Senate demands answers from Fed on AIG's spending
WASHINGTON (Reuters) - The chairman of the Senate Finance Committee demanded answers on Thursday from the Federal Reserve about reported lavish spending by insurer American International Group Inc (AIG.N) after it received an $85 billion rescue loan.
In a letter to Fed Chairman Ben Bernanke, Democratic Sen. Max Baucus of Montana said reports that AIG spent over $400,000 at a luxury hotel in California after the Fed gave it an $85 billion rescue loan were a cause for outrage.
"This kind of behavior is an insult to taxpayers, whose dollars are used to protect and preserve private companies," Baucus wrote in a letter in which he asked what procedures were in place to assess AIG executives' activities.
He also asked for a list of Fed employees who authorized or knew about the AIG retreat, as well as for an explanation why AIG was now receiving an extra $37.8 billion loan.
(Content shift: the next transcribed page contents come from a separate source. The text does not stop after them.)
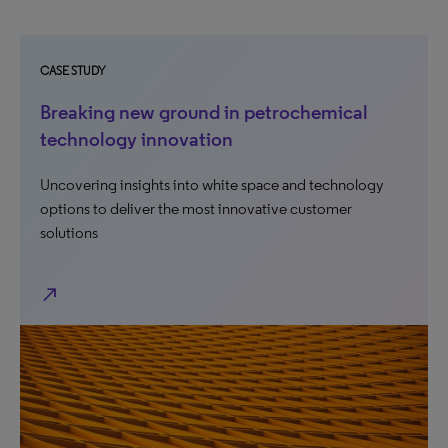
CASE STUDY
Breaking new ground in petrochemical
technology innovation
Uncovering insights into white space and technology
options to deliver the most innovative customer
solutions
north_east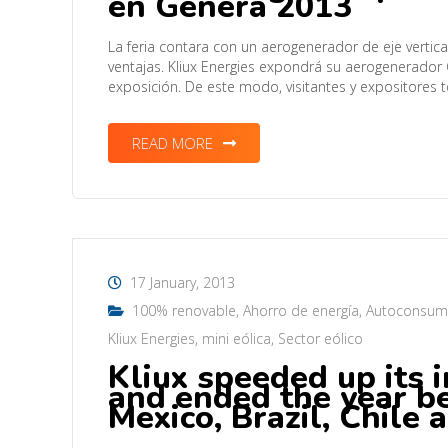
en Genera 2013
La feria contara con un aerogenerador de eje vertic
ventajas. Kliux Energies expondrá su aerogenerador 
exposición. De este modo, visitantes y expositore
READ MORE
17 January, 2013
100% renovable
,
Ahorro de energía
,
Autoconsu
Kliux Energies
,
mini eólica
,
Sector eólico
Kliux speeded up its 
and ended the year b
Mexico, Brazil, Chile 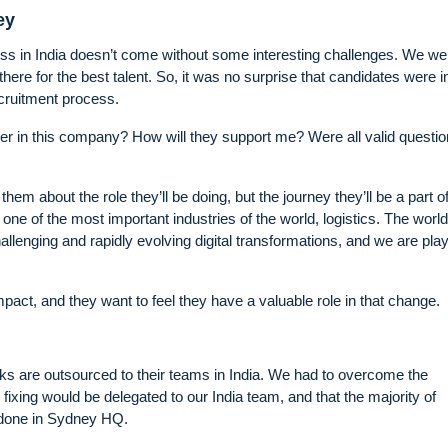
ey
ess in India doesn’t come without some interesting challenges. We we
re for the best talent. So, it was no surprise that candidates were ini
ecruitment process.
 in this company? How will they support me? Were all valid questi
them about the role they’ll be doing, but the journey they’ll be a part o
one of the most important industries of the world, logistics. The world
llenging and rapidly evolving digital transformations, and we are play
pact, and they want to feel they have a valuable role in that change.
ks are outsourced to their teams in India. We had to overcome the
 fixing would be delegated to our India team, and that the majority of
 done in Sydney HQ.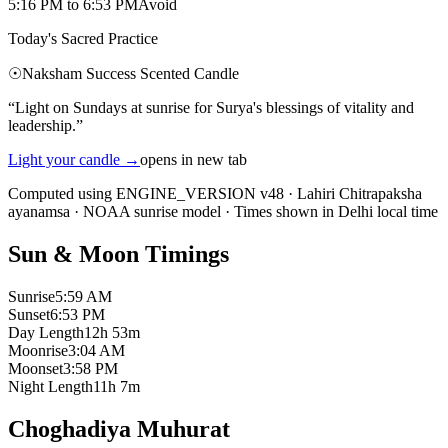
5:16 PM
to
6:53 PM
Avoid
Today's Sacred Practice
☉
Naksham Success Scented Candle
“
Light on Sundays at sunrise for Surya's blessings of vitality and
leadership.
”
Light your candle
→
opens in new tab
Computed using ENGINE_VERSION v48
·
Lahiri Chitrapaksha
ayanamsa
·
NOAA sunrise model
·
Times shown in Delhi local time
Sun & Moon Timings
Sunrise
5:59 AM
Sunset
6:53 PM
Day Length
12h 53m
Moonrise
3:04 AM
Moonset
3:58 PM
Night Length
11h 7m
Choghadiya Muhurat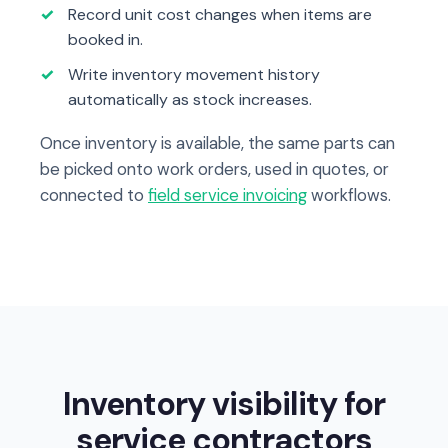
Record unit cost changes when items are
booked in.
Write inventory movement history
automatically as stock increases.
Once inventory is available, the same parts can
be picked onto work orders, used in quotes, or
connected to
field service invoicing
workflows.
Inventory visibility for
service contractors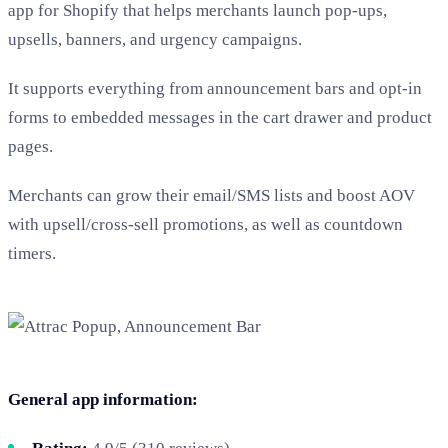
app for Shopify that helps merchants launch pop-ups,
upsells, banners, and urgency campaigns.
It supports everything from announcement bars and opt-in
forms to embedded messages in the cart drawer and product
pages.
Merchants can grow their email/SMS lists and boost AOV
with upsell/cross-sell promotions, as well as countdown
timers.
General app information: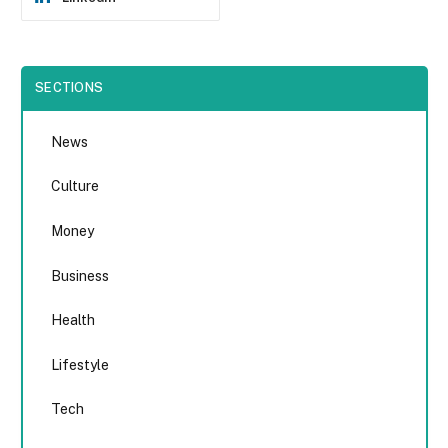
SECTIONS
News
Culture
Money
Business
Health
Lifestyle
Tech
On Wednesday, the Fed said it will take up to $37.8 billion in investment-grade securities from AIG in exchange for cash.
AIG defended itself by saying the retreat was hosted by a subsidiary, was planned months before it received the Fed loan last month, and was for independent life insurance agents.
At one time, AIG was ranked as the world's largest insurer in terms of market value. In Thursday afternoon trading, AIG's stock was down almost 22 percent at $2.50 on the New York Stock Exchange. A year ago today, AIG's stock hit a 52-week intraday high at $70.13.
On September 16, the insurer's stock plummeted to a 52-week low at $1.25. That evening, the Fed unveiled its $85 billion bailout loan for AIG.
Baucus asked Bernanke to explain what controls over AIG management the Fed is able to exert and requested that answers be delivered to the Senate Finance Committee by October 23.
The issue of the AIG retreat received a lively airing on Tuesday from lawmakers who blistered former top executives of the insurer at a Capitol Hill hearing.
"They were getting facials, manicures, and massages, while the American people were footing the bill," said Rep. Elijah Cummings, a Maryland Democrat on the House Oversight and Government Reform Committee.
Robert Willumstad, chief executive of AIG from June until he was replaced last month, told the oversight committee he was not aware of the retreat that included $200,000 in hotel rooms and $23,000 for spa services.
" ... Had I been aware of it, I would have prevented it from happening," Willumstad said.